Corner cabinets, painted in stripes or highlighted with hand-drawn flowers, are popular, she says. Dining room and desk chairs, some distressed and most upholstered in pretty fabrics, could fill a void in a foyer or kitchen. Here you can find a perfect table to hold towels in the bathroom or stash a child’s toys in a corner of the living room. Need a bedside table that doesn’t scream out the name of a major furniture retailer? If it’s not here this week, it could be next, especially if you can give Sieben a hint about what you’re looking for.
Sieben, who next week will return to her day job of teaching English in the Cinnaminson school district, gathers the furniture from a network of suppliers. Some of it is from flea markets and estate sales, other pieces from auctions. Most of it arrives already painted and decorated, although she does some of the decorating.
Her inventory ranges from small mailboxes to a china closet that’s about 36 inches wide and has a matching storage piece that could work as a sideboard.

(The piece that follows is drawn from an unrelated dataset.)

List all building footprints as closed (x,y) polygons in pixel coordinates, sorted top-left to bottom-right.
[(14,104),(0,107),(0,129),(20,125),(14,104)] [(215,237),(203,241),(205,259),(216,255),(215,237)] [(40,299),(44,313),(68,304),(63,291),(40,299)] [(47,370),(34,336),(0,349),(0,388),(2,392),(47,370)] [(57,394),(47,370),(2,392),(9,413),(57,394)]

Because so many of the homes in Haddonfield have small rooms, Sieben said, she focuses on furniture that isn’t gigantic. She’ll have items painted or decorated to order, but mostly she relies on the decorating ideas of her suppliers, who see a vision in the curve of a table leg.
Sieben said visitors are always welcome and she likes especially to chat with older women who look at newly decorated pieces and recall how similar items were in their homes when they were young women.
The furnishings, mostly all wood, have good bones, she says, and have years of use left in them. A few pieces have been stripped of old finishes and stained but most are painted a la the shabby chic concept.
The location previously was a sports memorabilia shop and Sieben brightened it with yellow paint, keeping the lattice on the walls when she realized it was ideal for displaying items like mirrors and artwork. She pulled up dark green carpeting that had been in place and installed dark laminated floors.
Sieben is working on updating info on the shop’s Facebook page and on the website, roomersfurniture.com, to show new inventory.
The shop opened on Presidents Day weekend in February and has drawn a steady run of customers and browsers, she said. One customer used items she found at Roomers to outfit a nursery.
Pastels are most common, but a few items painted in flat black, with distressed edges, show more sophistication. Some pieces have beachy looks, brightened by sketches of shore birds.
A teacher for 18 years, Sieben said she was on a day trip to St. Michaels with her sister, Lorraine, about a year ago when she expressed some concerns about burning out in education. “I had always dreamed of owning my own business. My sister told me to do something I was really passionate about. That was furniture.
“So this is it. This is my dream, my first attempt at business,” said Sieben as she walked around furniture pieces jammed into the store about a half-hour before she opened the door to the public.
Her teaching duties limit her time in the shop, said Sieben, so she relies heavily on her sister for shop duties and for her own specialty of painted picture frames.
Items range from about $50 to $500. Sieben’s current personal favorite is a child’s vanity with a large oval mirror. The piece comes with a vanity bench painted green and upholstered in hot pink fluffy fabric.
One of the more unusual items is a coffee table with the original beveled glass insert.
The shop carries some home accessories, like a $70 set of four rooster canisters and a collection of soaps and bath salts from an herb farm in Forest City, NC. Sieben will be adding candles from that supplier in a few weeks, she said.
She’s working out details with Habitat for Humanity to donate a piece from her shop to homeowners benefiting from that volunteer organization.
Price tags on the furniture and accessories all are stamped with Sieben’s motto: Live well, Laugh often, Love much.
Roomers at 138 Kings Highway East is open Wednesday and Thursday from 11 a.m. to 5 p.m.; Fridays from 11 a.m. to 6 p.m.; Saturdays from 10 a.m. to 5 p.m. and Sundays from noon to 4 p.m.
The shop is closed Monday and Tuesday.